Saint-Barth - droits des femmes 8 mars

Une trentaine de personnes ont participé le vendredi 8 mars à la soirée organisée au théâtre du Paradis à l’occasion de la Journée internationale des droits des femmes. Sur scène, la gendarmerie, l’association France Victimes et une psychologue ont répondu aux questions du public.

« Aucune femme victime de violences ne dormira dehors »

En 2023, 77% des victimes de violences intrafamiliales à Saint-Barthélemy étaient des femmes. Parallèlement, la gendarmerie a enregistré six faits de viol et treize d’agression sexuelle. Aussi, la soirée organisée le vendredi 8 mars au théâtre du Paradis sur le thème des violences faites aux femmes, dans le cadre de la Journée internationale des droits des femmes, s’est inscrite dans une réalité sociétale des plus actuelles. L’événement a été organisé de concert par SB Artists, la préfecture de Saint-Barthélemy et de Saint-Martin et la Collectivité territoriale. Une rencontre en deux temps, puisqu’elle a d’abord été marquée par un débat sur les violences faites aux femmes puis, dans un second, par un spectacle donné par la troupe féminine « Cabaret » de l’Ajoe menée par Cécile Coudreau.

« Pas évident de s’exprimer »
Ce sont deux hommes qui ont inauguré la soirée. Le président de la Collectivité, Xavier Lédée, a remarqué que la parole peine encore à se libérer sur les violences faites aux femmes. « Il n’est pas évident de s’exprimer sur une petite île, a-t-il constaté. Un vrai travail reste à faire pour comprendre que même de simples gestes, ou une parole, peuvent être graves. » Le préfet délégué des Iles du Nord, Vincent Berton, a insisté sur le fait que le 8 mars est un moment destiné à « prendre de la hauteur » sur les sujets qui préoccupent et occupent les femmes. « Il ne faut pas tomber dans le catastrophisme, mais il y a une augmentation significative des violences faites aux femmes à Saint-Barthélemy, a-t-il rappelé. Ce sont des phénomènes complexes. Par conséquent, il ne faut pas trop simplifier les comportements humains. »

Consigne 1: Les affirmations suivantes concordent-elles avec l'extrait ? (a) En 2023, la gendarmerie a enregistré treize faits de viol à Saint-Barthélemy. (b) La soirée du 8 mars s'est déroulée au théâtre du Paradis. (c) Le spectacle a eu lieu avant le débat. Répondez par oui ou par non, en citant à chaque fois les mots décisifs de l'extrait.
Consigne 2: Énumérez tous les organisateurs de la soirée que cite l'extrait.

Lignes extraites:

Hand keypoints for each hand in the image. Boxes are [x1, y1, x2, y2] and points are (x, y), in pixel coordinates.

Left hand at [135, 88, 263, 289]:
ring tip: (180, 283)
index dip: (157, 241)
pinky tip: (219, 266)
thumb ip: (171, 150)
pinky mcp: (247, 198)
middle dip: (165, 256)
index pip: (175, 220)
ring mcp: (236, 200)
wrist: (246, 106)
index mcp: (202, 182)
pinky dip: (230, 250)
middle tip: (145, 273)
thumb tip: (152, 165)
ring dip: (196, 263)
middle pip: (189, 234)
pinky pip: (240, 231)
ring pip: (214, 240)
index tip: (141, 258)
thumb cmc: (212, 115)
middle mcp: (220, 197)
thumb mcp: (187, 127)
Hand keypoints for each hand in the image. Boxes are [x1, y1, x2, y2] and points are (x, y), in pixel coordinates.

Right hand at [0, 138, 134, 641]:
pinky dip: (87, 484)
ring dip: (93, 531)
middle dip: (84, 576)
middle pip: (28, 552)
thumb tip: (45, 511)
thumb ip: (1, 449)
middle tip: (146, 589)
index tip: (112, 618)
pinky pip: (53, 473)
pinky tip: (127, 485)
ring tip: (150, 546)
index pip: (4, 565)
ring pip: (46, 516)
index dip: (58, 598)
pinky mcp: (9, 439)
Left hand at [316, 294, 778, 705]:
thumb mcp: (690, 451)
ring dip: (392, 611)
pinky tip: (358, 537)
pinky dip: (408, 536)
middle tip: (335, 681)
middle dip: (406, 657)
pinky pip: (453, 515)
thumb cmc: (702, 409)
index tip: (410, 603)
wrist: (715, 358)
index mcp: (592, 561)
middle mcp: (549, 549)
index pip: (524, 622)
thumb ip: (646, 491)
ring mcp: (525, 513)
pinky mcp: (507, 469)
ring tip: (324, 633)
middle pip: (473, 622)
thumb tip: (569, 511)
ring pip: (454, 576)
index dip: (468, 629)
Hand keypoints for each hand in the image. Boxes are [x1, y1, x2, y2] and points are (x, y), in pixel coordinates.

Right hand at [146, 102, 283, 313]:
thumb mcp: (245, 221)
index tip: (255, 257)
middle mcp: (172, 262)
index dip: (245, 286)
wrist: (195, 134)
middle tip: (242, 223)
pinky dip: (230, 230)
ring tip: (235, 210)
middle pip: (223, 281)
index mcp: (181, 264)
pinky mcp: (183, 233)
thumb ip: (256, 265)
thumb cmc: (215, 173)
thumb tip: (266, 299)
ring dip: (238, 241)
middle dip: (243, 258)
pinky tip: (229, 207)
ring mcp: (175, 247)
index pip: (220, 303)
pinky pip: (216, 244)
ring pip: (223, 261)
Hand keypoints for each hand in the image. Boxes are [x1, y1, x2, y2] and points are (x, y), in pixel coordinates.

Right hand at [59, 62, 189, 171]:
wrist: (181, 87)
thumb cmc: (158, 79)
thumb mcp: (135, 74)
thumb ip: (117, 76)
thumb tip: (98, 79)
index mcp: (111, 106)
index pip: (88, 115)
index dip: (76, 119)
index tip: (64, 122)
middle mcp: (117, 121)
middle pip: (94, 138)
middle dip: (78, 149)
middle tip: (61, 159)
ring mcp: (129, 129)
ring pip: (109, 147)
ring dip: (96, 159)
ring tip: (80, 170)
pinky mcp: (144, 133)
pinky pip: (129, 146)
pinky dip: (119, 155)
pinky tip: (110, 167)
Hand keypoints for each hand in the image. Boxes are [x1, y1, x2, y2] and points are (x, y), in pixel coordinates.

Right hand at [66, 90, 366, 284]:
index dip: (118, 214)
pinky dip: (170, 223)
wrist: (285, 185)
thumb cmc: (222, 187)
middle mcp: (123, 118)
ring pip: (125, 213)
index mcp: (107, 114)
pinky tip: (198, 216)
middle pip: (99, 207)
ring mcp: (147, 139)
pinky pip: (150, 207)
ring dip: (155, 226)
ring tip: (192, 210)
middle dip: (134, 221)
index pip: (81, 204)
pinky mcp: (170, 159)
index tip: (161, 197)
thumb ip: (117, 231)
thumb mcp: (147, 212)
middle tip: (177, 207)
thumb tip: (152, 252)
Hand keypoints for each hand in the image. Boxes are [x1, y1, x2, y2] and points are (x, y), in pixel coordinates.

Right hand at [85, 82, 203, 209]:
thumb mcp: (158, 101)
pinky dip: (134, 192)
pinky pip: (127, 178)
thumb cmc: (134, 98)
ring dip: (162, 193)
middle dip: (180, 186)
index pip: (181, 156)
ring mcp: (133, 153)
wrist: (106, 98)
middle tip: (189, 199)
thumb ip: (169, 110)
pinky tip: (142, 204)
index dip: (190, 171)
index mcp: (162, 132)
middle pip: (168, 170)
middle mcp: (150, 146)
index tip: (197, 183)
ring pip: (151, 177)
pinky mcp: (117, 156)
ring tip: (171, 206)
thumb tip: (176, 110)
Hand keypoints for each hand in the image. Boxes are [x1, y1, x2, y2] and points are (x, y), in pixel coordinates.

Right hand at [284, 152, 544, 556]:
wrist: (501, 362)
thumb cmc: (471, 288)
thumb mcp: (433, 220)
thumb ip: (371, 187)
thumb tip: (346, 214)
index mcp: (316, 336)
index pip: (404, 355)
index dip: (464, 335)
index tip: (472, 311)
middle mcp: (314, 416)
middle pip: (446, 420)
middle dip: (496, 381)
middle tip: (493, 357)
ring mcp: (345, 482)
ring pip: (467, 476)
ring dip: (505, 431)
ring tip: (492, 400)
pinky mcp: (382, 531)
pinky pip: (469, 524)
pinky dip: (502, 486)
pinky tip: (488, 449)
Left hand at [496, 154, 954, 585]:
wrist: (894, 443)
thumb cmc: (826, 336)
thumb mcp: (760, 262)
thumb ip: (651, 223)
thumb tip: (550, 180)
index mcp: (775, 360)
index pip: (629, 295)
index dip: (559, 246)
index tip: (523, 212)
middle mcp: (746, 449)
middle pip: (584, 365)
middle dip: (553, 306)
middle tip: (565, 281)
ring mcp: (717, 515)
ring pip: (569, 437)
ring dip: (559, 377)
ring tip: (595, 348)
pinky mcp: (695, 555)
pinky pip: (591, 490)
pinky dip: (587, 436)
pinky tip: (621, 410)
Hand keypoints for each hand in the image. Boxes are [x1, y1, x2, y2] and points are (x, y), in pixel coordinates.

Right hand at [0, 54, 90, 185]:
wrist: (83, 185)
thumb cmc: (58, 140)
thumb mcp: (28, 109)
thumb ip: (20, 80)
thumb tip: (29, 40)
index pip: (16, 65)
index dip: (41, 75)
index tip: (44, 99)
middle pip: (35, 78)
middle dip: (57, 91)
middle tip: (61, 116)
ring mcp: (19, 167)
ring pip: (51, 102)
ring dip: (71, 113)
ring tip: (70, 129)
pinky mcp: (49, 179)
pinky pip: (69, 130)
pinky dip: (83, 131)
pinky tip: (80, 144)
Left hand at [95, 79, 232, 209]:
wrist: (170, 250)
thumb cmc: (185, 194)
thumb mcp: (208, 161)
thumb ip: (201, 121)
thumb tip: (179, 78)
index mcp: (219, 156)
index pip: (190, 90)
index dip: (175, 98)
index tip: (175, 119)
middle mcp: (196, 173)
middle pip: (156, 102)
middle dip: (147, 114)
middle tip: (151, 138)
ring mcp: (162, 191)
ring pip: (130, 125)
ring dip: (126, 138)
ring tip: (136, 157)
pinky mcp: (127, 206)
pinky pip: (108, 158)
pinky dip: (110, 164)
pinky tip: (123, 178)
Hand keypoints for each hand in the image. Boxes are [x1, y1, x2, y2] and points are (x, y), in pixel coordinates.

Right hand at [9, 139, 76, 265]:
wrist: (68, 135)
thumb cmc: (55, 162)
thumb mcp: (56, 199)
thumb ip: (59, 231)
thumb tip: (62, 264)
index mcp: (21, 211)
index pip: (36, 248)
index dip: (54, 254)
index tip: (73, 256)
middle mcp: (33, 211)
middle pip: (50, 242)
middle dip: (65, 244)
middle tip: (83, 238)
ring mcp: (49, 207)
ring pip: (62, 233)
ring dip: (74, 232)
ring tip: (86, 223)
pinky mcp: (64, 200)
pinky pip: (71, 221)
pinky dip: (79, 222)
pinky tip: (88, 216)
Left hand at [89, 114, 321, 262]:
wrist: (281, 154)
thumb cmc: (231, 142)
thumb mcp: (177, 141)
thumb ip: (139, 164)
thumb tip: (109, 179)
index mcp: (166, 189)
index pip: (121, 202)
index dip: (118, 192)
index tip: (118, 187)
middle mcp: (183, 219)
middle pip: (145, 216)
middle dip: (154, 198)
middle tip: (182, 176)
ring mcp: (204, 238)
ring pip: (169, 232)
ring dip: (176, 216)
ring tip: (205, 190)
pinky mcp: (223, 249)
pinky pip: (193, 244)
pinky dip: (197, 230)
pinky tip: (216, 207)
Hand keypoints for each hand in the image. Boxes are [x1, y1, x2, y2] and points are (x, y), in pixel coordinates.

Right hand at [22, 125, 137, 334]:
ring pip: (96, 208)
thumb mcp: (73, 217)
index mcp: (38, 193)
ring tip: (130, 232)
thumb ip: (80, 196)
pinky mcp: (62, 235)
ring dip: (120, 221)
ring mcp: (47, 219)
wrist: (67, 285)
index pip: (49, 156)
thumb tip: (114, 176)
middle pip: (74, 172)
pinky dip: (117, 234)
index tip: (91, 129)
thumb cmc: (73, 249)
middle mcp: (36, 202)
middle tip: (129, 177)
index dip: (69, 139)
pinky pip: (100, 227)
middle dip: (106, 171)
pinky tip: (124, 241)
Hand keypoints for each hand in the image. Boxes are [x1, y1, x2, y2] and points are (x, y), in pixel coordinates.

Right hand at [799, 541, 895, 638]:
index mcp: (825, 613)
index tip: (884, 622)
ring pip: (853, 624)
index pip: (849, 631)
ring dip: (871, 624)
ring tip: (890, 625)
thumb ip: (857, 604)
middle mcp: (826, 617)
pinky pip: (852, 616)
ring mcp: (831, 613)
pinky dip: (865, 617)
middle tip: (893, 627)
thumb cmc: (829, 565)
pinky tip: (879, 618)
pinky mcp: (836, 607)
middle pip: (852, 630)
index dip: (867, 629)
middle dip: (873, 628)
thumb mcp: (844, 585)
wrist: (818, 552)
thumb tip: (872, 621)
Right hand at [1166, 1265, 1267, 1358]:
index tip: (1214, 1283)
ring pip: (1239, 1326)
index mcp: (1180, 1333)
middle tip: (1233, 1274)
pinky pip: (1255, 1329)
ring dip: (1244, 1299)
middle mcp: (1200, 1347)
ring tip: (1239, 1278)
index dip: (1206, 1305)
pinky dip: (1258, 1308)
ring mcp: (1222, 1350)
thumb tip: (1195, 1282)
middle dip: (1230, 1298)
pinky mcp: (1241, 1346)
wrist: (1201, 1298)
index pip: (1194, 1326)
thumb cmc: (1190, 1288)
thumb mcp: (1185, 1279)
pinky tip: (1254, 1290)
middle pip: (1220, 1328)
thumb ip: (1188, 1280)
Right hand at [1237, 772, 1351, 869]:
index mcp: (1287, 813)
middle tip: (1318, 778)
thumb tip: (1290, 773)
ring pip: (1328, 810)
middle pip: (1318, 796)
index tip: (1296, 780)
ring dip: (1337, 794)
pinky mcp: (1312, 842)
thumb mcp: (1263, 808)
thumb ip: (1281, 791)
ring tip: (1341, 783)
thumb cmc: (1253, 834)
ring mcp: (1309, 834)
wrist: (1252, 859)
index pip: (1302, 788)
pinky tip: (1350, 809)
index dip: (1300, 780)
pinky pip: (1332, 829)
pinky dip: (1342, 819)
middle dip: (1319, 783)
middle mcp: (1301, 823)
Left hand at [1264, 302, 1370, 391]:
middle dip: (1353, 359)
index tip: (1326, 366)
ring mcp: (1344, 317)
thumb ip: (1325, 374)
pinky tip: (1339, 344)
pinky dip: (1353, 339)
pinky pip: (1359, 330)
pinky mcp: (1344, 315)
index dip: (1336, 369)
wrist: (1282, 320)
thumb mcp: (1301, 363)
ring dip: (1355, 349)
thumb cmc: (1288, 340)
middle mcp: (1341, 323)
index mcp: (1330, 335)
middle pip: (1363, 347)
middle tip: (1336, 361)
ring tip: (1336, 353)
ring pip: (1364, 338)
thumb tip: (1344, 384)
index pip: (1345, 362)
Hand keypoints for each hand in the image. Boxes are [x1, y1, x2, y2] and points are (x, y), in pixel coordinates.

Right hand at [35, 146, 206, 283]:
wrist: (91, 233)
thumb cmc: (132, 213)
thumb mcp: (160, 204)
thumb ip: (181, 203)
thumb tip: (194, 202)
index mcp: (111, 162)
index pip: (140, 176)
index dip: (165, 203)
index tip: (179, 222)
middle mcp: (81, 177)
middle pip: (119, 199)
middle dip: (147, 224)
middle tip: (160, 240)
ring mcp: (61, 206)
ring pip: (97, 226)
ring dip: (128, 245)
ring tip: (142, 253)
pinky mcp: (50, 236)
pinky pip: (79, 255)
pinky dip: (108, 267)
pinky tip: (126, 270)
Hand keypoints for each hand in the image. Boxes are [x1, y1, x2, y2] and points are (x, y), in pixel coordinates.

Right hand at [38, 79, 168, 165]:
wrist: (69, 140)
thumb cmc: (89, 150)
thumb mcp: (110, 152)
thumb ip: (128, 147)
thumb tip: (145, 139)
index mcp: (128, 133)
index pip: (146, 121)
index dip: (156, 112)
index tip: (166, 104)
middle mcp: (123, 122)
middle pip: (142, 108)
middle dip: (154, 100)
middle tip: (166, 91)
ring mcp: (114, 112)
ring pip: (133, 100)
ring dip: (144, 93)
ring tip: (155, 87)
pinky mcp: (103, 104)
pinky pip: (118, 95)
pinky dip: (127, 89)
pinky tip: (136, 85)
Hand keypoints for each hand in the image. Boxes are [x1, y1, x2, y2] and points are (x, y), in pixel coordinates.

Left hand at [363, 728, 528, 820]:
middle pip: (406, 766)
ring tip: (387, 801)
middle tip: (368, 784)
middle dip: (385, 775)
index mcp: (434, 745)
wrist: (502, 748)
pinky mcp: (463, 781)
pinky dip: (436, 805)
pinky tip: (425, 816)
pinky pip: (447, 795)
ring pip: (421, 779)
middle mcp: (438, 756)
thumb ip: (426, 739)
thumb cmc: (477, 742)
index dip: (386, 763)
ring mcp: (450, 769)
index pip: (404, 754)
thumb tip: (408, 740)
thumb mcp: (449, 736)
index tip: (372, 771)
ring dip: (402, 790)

Réponse attendue 1:
(a) Non : « la gendarmerie a enregistré six faits de viol et treize d’agression sexuelle ».
(b) Oui : « la soirée organisée le vendredi 8 mars au théâtre du Paradis ».
(c) Non : « elle a d’abord été marquée par un débat sur les violences faites aux femmes puis, dans un second, par un spectacle ».

Réponse attendue 2:
- SB Artists
- la préfecture de Saint-Barthélemy et de Saint-Martin
- la Collectivité territoriale